Who On Earth Would Defend Set-Pieces Like This?

Who On Earth Would Defend Set-Pieces Like This?
December 28, 2009 Paul Tomkins

Aston Villa have yet to concede a headed goal in the Premier League this season, and are known to be one of the very best set-piece teams around.

Yet look at the ‘crazy’ way they defend corners (see image below). Seven players defending zones, not men. And all eleven men back in the area to defend. Surely only a Spaniard based on Merseyside would employ such ideas?

I don’t go out of my way to watch Villa on TV, but I’d be surprised if Martin O’Neill gets the same kind of criticism that comes the way of Rafa Benítez for his use of this wacky continental policy.

Perhaps it just goes to show that there is nothing wrong with marking zones at set-pieces.

After all, Liverpool’s record over the years, on the whole, has shown it to be hugely successful. Who’d have thought it?

But as with anything Benítez does, any time it doesn’t work – and no system works 100% of the time – he is singled out for excessive criticism. Of course, Liverpool no longer tend to mark posts. As can be seen in the image below, Villa have two men marking these ‘zones’; by contrast, Liverpool tend to have more men in the ‘man-marking’ area between the six-yard box and the edge of the penalty area.
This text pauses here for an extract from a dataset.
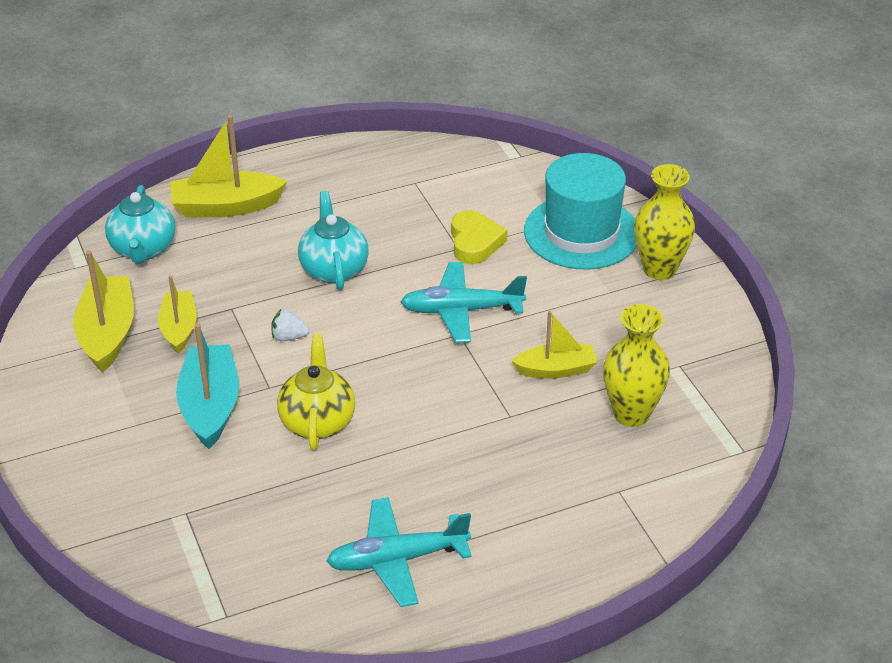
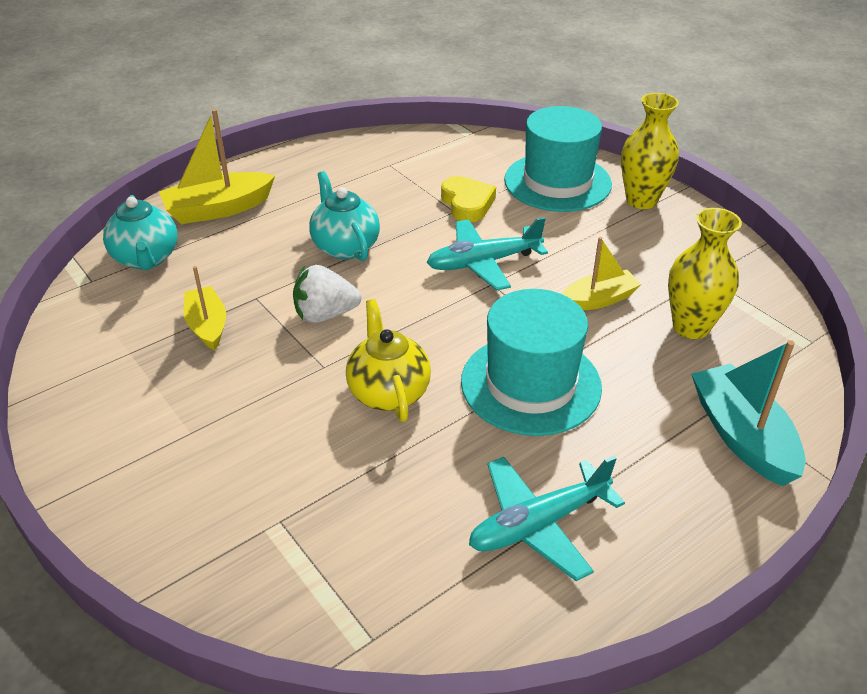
camera: 15 degrees left, 0 degrees up
yellow boat [73,250,134,373] -> none
turquoise boat [176,323,239,449] -> turquoise boat moved to [691,340,806,486]
white strawberry [271,309,309,341] -> white strawberry [293,265,361,323], size x1.71
none -> turquoise hat [461,289,602,436]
For the past umpteen weeks, Liverpool’s set-piece defending has been near-perfect. Ever since the injuries abated, this is one area of the team that has – as I predicted – improved to something like its old, reliable levels.
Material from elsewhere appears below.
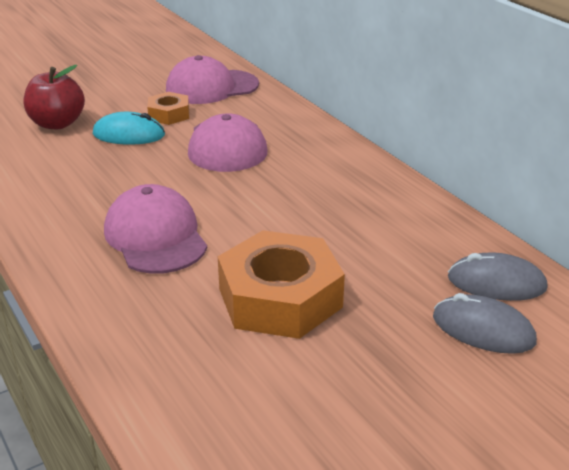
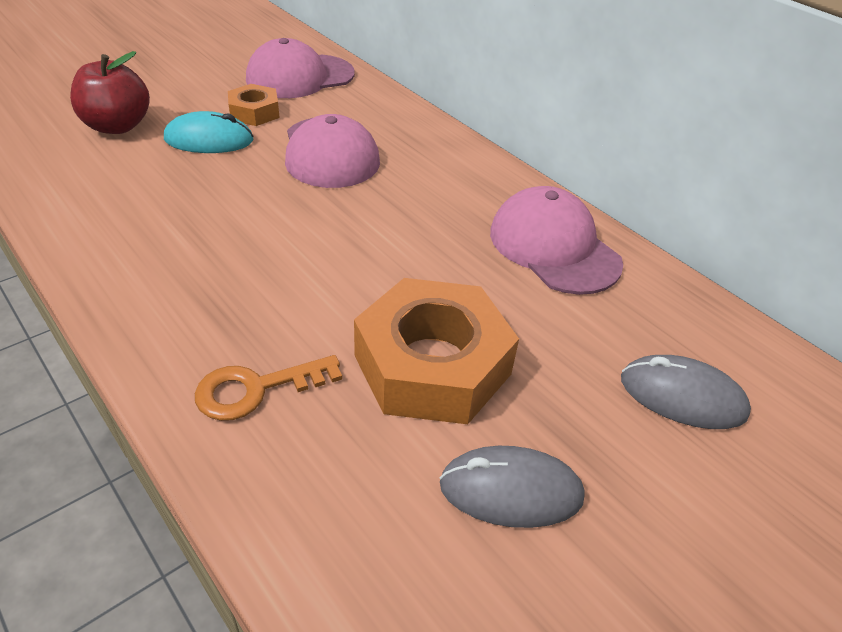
camera: 10 degrees left, 10 degrees up
pink cap [104,184,207,274] -> pink cap moved to [490,186,623,295]
grey mouse [448,253,548,301] -> grey mouse moved to [439,446,585,528]
none -> orange key [195,355,342,421]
But as soon as a corner or free-kick breaches the back-line, expect the usual over-the-top debate.

Meanwhile, Chelsea’s man-marking has caused them all sorts of problems – yet, as Andy Gray often acknowledges when they have a corner of their own, they are a very big side.
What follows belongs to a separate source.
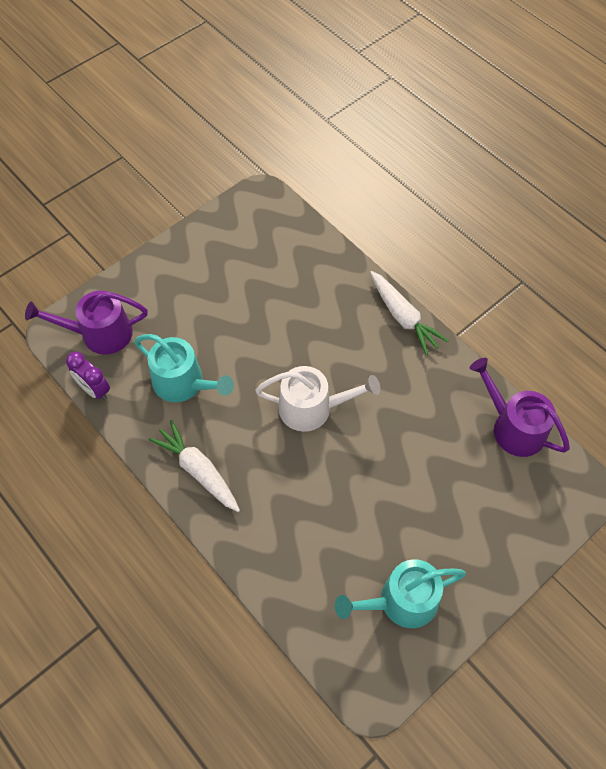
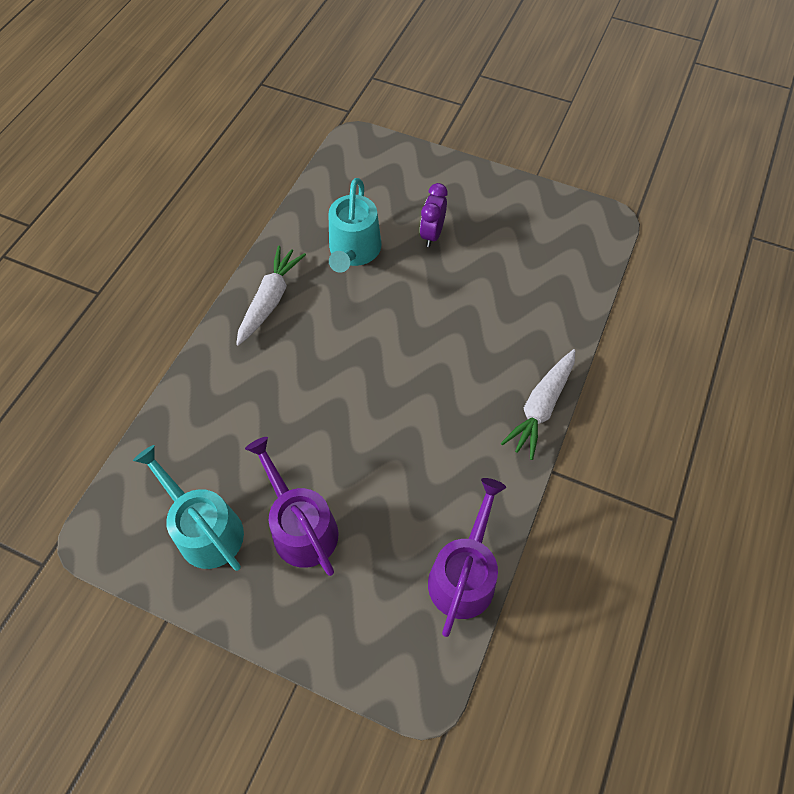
camera: 65 degrees right, 0 degrees up
purple watering can [25,291,148,355] -> purple watering can moved to [245,437,338,576]
purple clock [66,351,110,401] -> purple clock moved to [420,183,447,247]
white watering can [255,366,380,432] -> none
And as I noted at the start of the season, Liverpool are now, on average, two inches shorter than in 2005/06, when, using zonal defending, Liverpool had the best record in handling set-pieces. So in reality, Chelsea have fewer excuses for their woes – less defensive disruption this season, and a greater number of big players.

Just another example of how some managers are allowed to manage, while others have their every decision pulled apart.